## Exercise description
Copy the part of the power semiconductor text below that begins with the words "The notation XY may refer" and ends with "to solder compositions.".

*** Text ***

The examples of a power semiconductor device described in the following may use various types of semiconductor dies or circuits incorporated in the semiconductor dies, among them AC/DC or DC/DC converter circuits, power MOS transistors, power Schottky diodes, JFETs (Junction Gate Field Effect Transistors), power bipolar transistors, logic integrated circuits, analogue integrated circuits, power integrated circuits, dies with integrated passives, etc.

The power semiconductor devices described below may include one or more power semiconductor dies. Furthermore, one or more logic integrated circuits may be included in the power semiconductor devices. The logic integrated circuits may be configured to control the integrated circuits of other semiconductor dies, for example the integrated circuits of the power semiconductor dies.

The notation XY may refer to an alloy of X including at least Y as a further component. In particular, it may refer to an alloy of X including Y as a sole residual component (i.e., a closed composition). That is, in the second case, the notation XY may mean that the alloy XY has a composition consisting of X (of the percentage in weight of X) and Y (of the percentage in weight of Y), the balance being only inevitable elements. The notation XYZ . . . may have an analogous meaning, i.e., an “open composition” or a “closed composition” with X, Y, Z, . . . forming the sole constituents of the alloy (except inevitable elements). The same may apply to solder compositions.

*** End of Text ***
*** Recorded information ***

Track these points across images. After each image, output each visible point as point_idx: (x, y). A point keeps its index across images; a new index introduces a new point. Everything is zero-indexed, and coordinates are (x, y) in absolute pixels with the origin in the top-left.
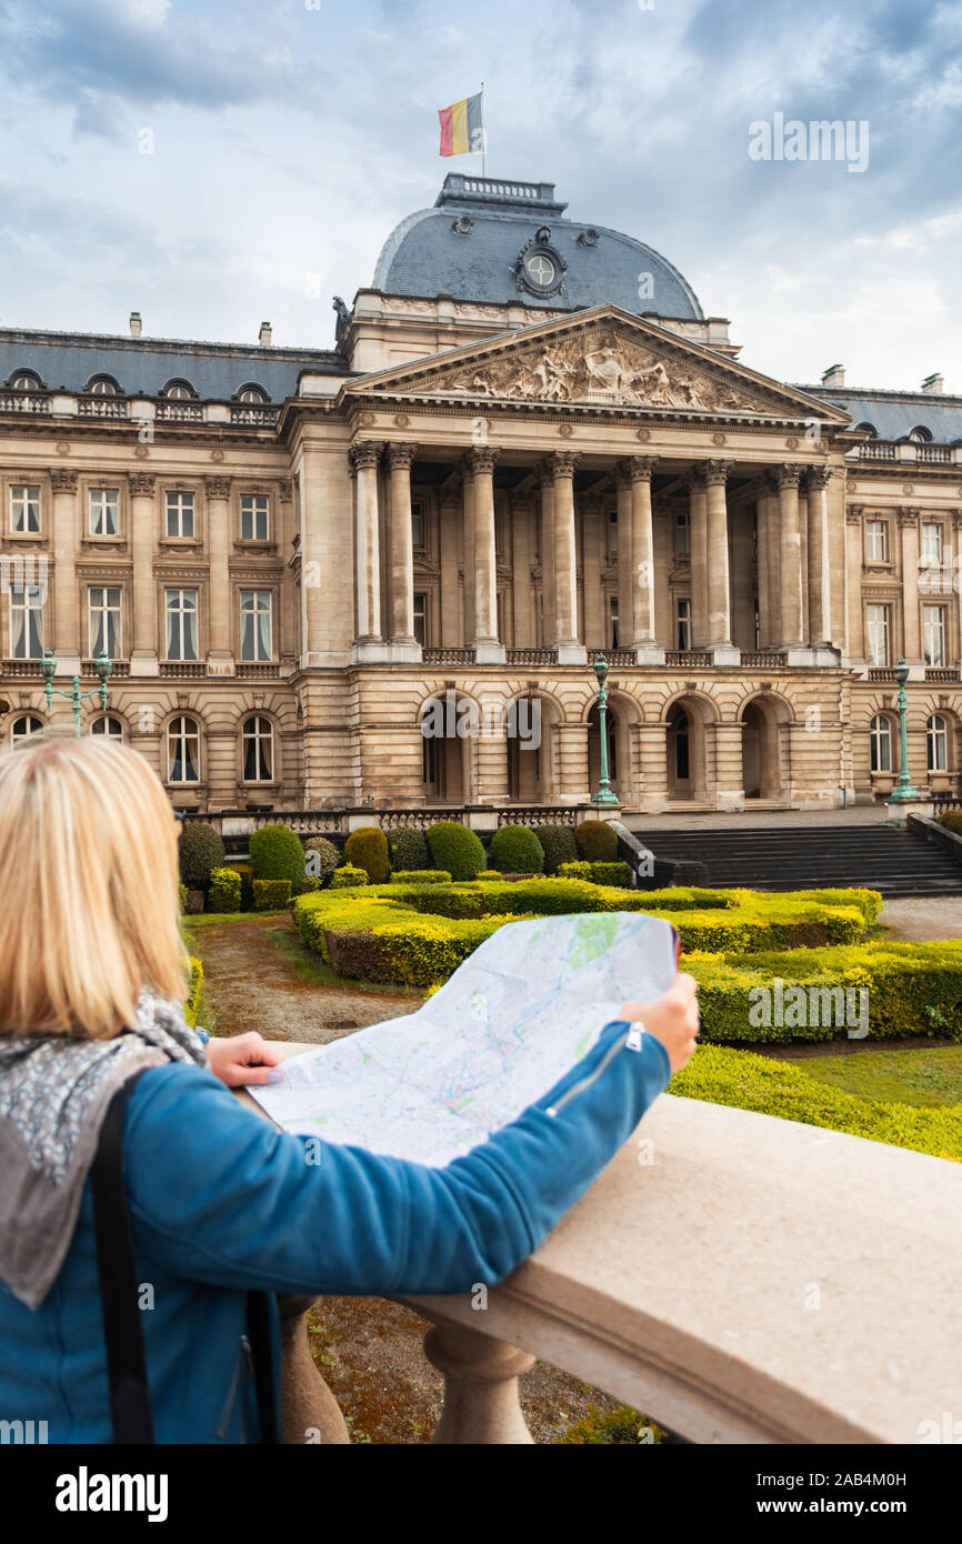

*** End of Recorded information ***

## Expected output
The notation XY may refer to an alloy of X including at least Y as a further component. In particular, it may refer to an alloy of X including Y as a sole residual component (i.e., a closed composition). That is, in the second case, the notation XY may mean that the alloy XY has a composition consisting of X (of the percentage in weight of X) and Y (of the percentage in weight of Y), the balance being only inevitable elements. The notation XYZ . . . may have an analogous meaning, i.e., an “open composition” or a “closed composition” with X, Y, Z, . . . forming the sole constituents of the alloy (except inevitable elements). The same may apply to solder compositions.